In what Atlanta Mayor Keisha Lance Bottoms called a “fitting and timely tribute to Atlanta’s son,” the city of Atlanta, Georgia, installed a new bronze sculpture of Reverend Dr. Martin Luther King, Jr. on January 14, 2021. The sculpture by Jamaican-born sculptor Basil Watson is titled “Hope Moving Forward” and is located near Mercedes-Benz Stadium at the intersection of Northside Drive and Martin Luther King, Jr. Drive in Atlanta. The sculpture, which is 12 feet tall is part of the city’s MLK Innovation Corridor Project and the first of seven planned installations meant to honor the legacy and worldwide influence of Dr. King. The base of the statue features a quote from Dr. King, which states, “Darkness cannot drive out darkness; only light can do that.”
Watson was chosen for the project from among 80 applicants. Basil Watson was officially named to create a new statue of Dr. King through an extensive selection process that began in 2018. He was chosen for the project in July of that year.

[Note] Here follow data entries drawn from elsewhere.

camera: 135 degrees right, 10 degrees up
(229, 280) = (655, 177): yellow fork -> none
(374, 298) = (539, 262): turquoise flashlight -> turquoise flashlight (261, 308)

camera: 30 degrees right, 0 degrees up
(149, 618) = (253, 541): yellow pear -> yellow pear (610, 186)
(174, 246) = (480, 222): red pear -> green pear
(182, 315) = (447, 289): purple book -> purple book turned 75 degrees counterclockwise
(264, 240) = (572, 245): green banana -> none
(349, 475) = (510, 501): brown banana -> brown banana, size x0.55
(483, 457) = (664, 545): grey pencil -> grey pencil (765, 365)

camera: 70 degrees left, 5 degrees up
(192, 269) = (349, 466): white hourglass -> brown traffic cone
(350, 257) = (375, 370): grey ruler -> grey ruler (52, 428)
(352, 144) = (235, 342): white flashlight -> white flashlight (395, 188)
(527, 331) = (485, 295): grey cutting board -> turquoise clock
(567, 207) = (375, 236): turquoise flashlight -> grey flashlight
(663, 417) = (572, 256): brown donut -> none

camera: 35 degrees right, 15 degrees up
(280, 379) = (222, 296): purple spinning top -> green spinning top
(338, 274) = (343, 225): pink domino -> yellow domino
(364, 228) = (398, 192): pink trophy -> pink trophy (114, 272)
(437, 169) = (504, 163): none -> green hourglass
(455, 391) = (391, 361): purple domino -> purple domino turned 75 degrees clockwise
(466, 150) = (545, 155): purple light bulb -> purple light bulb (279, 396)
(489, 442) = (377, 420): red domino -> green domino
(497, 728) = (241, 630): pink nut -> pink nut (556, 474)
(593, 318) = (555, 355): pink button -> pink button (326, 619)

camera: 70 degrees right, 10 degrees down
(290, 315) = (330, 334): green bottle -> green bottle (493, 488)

It was appropriate for a Jamaican sculptor to create the new monument as Dr. King made a notable visit to the island nation in 1965 where he emphasized how “at home” he felt there. “In Jamaica, I feel like a human being…” King said at the time. He then returned to Jamaica in 1967 for a vacation in Ocho Rios, where he finished writing his book, “Where Do We Go from Here: Chaos or Community.” In 1968, Dr. King’s widow, Coretta Scott King, told an audience in Kingston that her husband had “a great affection for you as a people and was greatly inspired” by Jamaica’s motto: Out of Many, One People.
Watson was not intimidated by the project and said he felt totally up to the challenge of creating a work that carried the expectations of the city and people of Atlanta. His statue of “Miss Lou,” otherwise known as Louise Bennet Coverley, a beloved Jamaican writer, educator, and folklorist, was installed in Gordon Town Square in St. Andrew, Jamaica, to high praise. His statue of Jamaican Olympian Shelly-Ann Fraser-Pryce, which he created for the Heroes Walk in Kingston’s Emancipation Park, was also very well received.
Commenting on the new monument, Mayor Bottoms noted, “Atlanta is the cradle of the civil rights movement and is the birth home and final resting place of Dr. King. Erecting this sculpture underscores our administration’s commitment to creating our vision of One Atlanta while celebrating Dr. King’s dream of a beloved community.”